Schreiben Sie aus dem Text über den Liberalismus die Stelle ab, die mit den Worten „Warum das Verschwinden“ beginnt und mit „aushält – und verteidigt.“ schließt.

→ **Ausgewählter Textauszug**
========================================
Warum das Verschwinden einer Idee gefährlicher ist als das Scheitern einer Partei.
Wenn eine liberale Partei verstummt, geht mehr verloren als nur ein politischer Akteur – es erodiert das Fundament unserer Demokratie. Denn Freiheit ist unbequem. Sie verlangt Verantwortung, widerspricht dem Reflex der Vereinfachung und trägt Konflikte offen aus. Gerade deshalb ist sie so verletzlich. Das zeigt sich auch innenpolitisch: Politik in Deutschland wird zunehmend technokratisch und regulativ gedacht. Freiheit lässt sich nicht dekretieren; sie lebt davon, dass man sie aushält – und verteidigt.
Eine Demokratie kann sich keine schwache Vertretung des Liberalismus leisten. Nicht um einer Partei willen, sondern um der Idee. Sie ist das Korrektiv zu staatlicher Übergriffigkeit, zu regulativer Selbstgefälligkeit und dem Reflex, Sicherheit durch Bevormundung zu erkaufen. Verstummt diese Stimme, verschwindet nicht nur eine Strömung – es kippt ein Teil der Stabilität, die unsere Demokratie braucht.
========================================
→ **Vorliegendes Material**
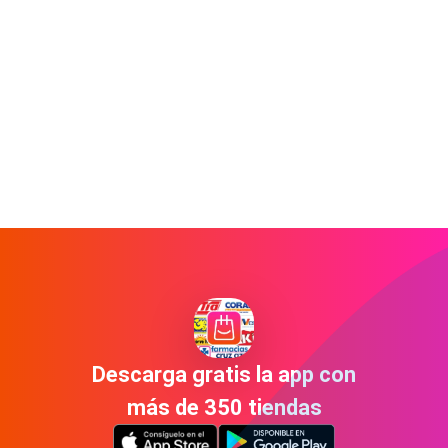
Descarga gratis la app con
más de 350 tiendas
========================================
→ **Ergebnis**
Warum das Verschwinden einer Idee gefährlicher ist als das Scheitern einer Partei.
Wenn eine liberale Partei verstummt, geht mehr verloren als nur ein politischer Akteur – es erodiert das Fundament unserer Demokratie. Denn Freiheit ist unbequem. Sie verlangt Verantwortung, widerspricht dem Reflex der Vereinfachung und trägt Konflikte offen aus. Gerade deshalb ist sie so verletzlich. Das zeigt sich auch innenpolitisch: Politik in Deutschland wird zunehmend technokratisch und regulativ gedacht. Freiheit lässt sich nicht dekretieren; sie lebt davon, dass man sie aushält – und verteidigt.